ARCHIVED An Autism Diagnosis – The bigger picture I’d been searching for
ARCHIVED: Please note, whilst every effort has been made to update blog posts, this blog post has been archived and may present outdated and incorrect information and terminology.
“She seemed fine as a baby; in fact she was really good. She rarely cried, rarely needed me, and would just sit for hours happily playing by herself”, my mum proudly boasted to the young female Doctor during my three-hour autism assessment. My mum had clearly come ready for attack, from either her own emotionally stunted daughter, or the vicious doctors who would try to blame her bad parenting. Considering she went in expecting not to be able to recollect anything from my childhood, she managed to remember an exceptional amount; five A4 pages worth.
“Did you have any friends when you started school?” the mild-mannered doctor asked me from her page of interview questions.
“Yea, I always seemed to have friends, I just didn’t like playing games with them.” Was my vague and to the point reply. To which my mum piped up “You didn’t really. Most of them were the children of my friends and you sort of just followed them around.”
Thanks mum, the illusion of my semi-normal childhood was being shattered. There then ensued a never-ending list of all my weird quirks and behaviours, from selective-mutism, obsessive hand washing, limited diets, a fear of all things moist, hatred for the colour red, gagging at certain textures, toileting issues, severe anxiety, to all my obsessional interests with music, books and people, remembering conversations word for word and not always understanding people’s emotions. Meanwhile I sat flicking my thumbs as I always do, drawing a mental map of the outline of the room. I counted the plugs as I went along, they didn’t look like normal plugs so I drew them extra carefully so I could recall them later if I needed to.
After three hours the assessment came to its end.
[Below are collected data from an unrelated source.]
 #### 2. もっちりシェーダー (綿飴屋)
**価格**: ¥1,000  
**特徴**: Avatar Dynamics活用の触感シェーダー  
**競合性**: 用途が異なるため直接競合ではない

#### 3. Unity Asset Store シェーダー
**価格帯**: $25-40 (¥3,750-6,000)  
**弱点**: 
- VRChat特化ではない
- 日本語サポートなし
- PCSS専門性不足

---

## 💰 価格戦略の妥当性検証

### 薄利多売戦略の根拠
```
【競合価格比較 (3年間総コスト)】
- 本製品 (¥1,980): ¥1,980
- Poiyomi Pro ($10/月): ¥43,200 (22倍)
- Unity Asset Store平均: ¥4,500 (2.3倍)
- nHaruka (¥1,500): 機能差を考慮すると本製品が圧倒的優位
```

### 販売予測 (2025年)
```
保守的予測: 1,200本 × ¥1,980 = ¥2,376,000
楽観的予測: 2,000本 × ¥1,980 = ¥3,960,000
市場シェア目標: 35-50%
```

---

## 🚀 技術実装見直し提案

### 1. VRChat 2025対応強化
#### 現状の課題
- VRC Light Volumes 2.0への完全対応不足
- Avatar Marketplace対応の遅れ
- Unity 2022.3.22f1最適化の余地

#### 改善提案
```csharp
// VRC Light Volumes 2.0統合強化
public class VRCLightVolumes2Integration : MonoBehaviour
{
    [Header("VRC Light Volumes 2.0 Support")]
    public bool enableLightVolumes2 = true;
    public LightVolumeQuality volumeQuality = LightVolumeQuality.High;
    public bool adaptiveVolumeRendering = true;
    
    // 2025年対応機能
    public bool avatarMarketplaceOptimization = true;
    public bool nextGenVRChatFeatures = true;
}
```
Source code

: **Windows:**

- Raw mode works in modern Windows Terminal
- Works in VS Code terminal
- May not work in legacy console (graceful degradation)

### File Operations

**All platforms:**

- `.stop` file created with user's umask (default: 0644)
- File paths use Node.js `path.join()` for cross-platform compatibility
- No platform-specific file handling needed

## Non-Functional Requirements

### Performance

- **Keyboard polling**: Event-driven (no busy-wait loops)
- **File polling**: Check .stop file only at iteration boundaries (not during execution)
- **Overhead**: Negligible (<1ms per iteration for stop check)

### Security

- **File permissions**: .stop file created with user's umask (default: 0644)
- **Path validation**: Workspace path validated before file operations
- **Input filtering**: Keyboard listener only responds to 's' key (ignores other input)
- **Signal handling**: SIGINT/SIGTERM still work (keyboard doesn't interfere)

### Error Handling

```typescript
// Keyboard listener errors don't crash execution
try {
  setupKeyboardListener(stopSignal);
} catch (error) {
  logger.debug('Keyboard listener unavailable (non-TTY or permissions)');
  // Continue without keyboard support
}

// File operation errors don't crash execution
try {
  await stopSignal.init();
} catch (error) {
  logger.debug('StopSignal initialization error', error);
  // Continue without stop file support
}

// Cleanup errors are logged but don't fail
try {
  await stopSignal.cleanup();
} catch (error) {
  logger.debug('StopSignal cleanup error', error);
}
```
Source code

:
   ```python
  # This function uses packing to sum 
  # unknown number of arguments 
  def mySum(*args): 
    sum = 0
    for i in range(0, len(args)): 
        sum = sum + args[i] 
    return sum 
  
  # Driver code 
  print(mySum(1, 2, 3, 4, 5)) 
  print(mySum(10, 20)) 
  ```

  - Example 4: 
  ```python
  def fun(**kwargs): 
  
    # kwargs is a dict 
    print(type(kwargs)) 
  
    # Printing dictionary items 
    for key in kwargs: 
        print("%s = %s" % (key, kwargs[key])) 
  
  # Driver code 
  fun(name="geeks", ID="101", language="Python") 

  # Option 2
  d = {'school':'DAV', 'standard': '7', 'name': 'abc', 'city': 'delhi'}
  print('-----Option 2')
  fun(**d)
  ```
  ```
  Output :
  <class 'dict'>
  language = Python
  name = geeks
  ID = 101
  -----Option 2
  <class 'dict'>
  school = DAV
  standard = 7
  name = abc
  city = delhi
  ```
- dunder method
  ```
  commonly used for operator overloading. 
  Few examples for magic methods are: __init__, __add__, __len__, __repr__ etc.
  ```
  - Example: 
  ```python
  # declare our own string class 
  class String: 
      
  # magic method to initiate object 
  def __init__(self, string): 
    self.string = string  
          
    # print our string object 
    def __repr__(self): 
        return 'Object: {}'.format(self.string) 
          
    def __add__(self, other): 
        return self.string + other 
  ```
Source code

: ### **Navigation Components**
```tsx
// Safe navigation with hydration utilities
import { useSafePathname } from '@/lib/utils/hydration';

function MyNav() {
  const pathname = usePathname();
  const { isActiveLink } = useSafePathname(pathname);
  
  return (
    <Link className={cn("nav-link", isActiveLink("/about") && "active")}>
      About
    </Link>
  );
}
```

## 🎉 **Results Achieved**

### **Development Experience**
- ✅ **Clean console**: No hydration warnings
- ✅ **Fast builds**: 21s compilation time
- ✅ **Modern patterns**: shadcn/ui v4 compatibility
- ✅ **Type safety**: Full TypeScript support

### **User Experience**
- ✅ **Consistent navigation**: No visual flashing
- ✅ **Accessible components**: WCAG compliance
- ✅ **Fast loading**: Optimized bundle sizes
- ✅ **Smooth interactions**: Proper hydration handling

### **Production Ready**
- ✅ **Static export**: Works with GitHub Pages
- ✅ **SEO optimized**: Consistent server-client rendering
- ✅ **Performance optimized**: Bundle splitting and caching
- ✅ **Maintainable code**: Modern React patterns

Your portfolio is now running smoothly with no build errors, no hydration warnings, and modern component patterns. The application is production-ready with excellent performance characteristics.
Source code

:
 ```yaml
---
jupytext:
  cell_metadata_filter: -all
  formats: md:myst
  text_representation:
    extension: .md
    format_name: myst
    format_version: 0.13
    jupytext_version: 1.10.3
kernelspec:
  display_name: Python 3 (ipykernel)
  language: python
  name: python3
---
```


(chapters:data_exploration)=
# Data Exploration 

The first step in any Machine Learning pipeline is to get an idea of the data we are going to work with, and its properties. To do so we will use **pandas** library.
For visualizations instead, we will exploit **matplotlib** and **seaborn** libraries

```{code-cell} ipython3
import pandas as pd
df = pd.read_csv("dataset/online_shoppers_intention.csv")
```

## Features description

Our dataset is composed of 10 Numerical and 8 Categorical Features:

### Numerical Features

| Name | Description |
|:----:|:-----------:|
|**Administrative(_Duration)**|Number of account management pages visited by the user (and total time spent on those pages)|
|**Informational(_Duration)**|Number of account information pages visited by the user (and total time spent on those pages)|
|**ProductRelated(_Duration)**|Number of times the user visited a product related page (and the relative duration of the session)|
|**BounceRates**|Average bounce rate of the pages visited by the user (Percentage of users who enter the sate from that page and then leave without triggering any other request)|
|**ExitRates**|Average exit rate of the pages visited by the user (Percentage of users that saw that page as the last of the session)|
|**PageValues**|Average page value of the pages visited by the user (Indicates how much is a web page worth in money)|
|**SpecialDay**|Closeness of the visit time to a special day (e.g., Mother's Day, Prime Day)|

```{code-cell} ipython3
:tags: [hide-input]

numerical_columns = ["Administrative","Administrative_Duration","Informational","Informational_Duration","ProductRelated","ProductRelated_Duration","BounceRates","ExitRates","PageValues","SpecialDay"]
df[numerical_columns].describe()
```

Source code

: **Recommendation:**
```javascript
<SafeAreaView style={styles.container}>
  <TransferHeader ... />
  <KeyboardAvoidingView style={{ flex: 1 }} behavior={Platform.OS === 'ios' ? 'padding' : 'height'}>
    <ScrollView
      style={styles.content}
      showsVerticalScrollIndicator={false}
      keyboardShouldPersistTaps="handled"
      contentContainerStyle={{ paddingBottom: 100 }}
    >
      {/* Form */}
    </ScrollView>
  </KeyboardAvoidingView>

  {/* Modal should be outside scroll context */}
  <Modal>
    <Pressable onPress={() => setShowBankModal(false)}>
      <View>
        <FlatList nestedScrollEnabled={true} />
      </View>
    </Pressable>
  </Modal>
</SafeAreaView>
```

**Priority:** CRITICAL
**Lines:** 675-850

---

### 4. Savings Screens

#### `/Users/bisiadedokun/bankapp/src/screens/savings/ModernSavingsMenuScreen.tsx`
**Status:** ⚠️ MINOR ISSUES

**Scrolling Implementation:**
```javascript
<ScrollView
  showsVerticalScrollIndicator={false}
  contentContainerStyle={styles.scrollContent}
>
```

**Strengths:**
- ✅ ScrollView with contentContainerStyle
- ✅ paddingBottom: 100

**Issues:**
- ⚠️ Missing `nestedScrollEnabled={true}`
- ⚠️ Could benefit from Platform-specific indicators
My mum and I got up ready to leave, fully prepared for a break or even to go home whilst the doctor looked through the evidence on what we thought would be a tough borderline case.
“Usually I need some time to go through the evidence or talk it through with my supervisor, but I think the evidence is pretty conclusive. I am pretty certain you have Aspergers”. The Doctor then went on to congratulate me for making it in life this far, which rather ashamedly I took as a compliment and secretly hoped she’d provide me with my own special medal, or at least some sort of bravery award.
I was 23 when I received my diagnosis. I wasn’t even aware I could have Aspergers until a year previous, when it came to the attention of my exceptionally observant Art Therapist that I didn’t seem to process my emotions how other people do, they seemed somewhat stunted. Rather embarrassingly I had just completed a three-year Psychology Degree, and had even studied autism in my finals, yet never had it occurred to me that all the issues I had had in my life could be down to that. I assumed I was too social and functional to have autism, but in fact I had just learnt to imitate and hide my impairments really well. I asked my mum how she had never noticed given the list of weird behaviours I had presented since childhood. She said she had never placed them altogether, that they had always thought it was ‘just me’, they hadn’t seen anything wrong with it. Aspergers was the bigger picture I had been searching for.
I chose to write this blog as a way to collect all my thoughts, both from personal experience and from current research and theories. My dream is to go on and study autism, particularly females with autism, so maybe in the future people with Aspergers won’t have to wait so long to find answers.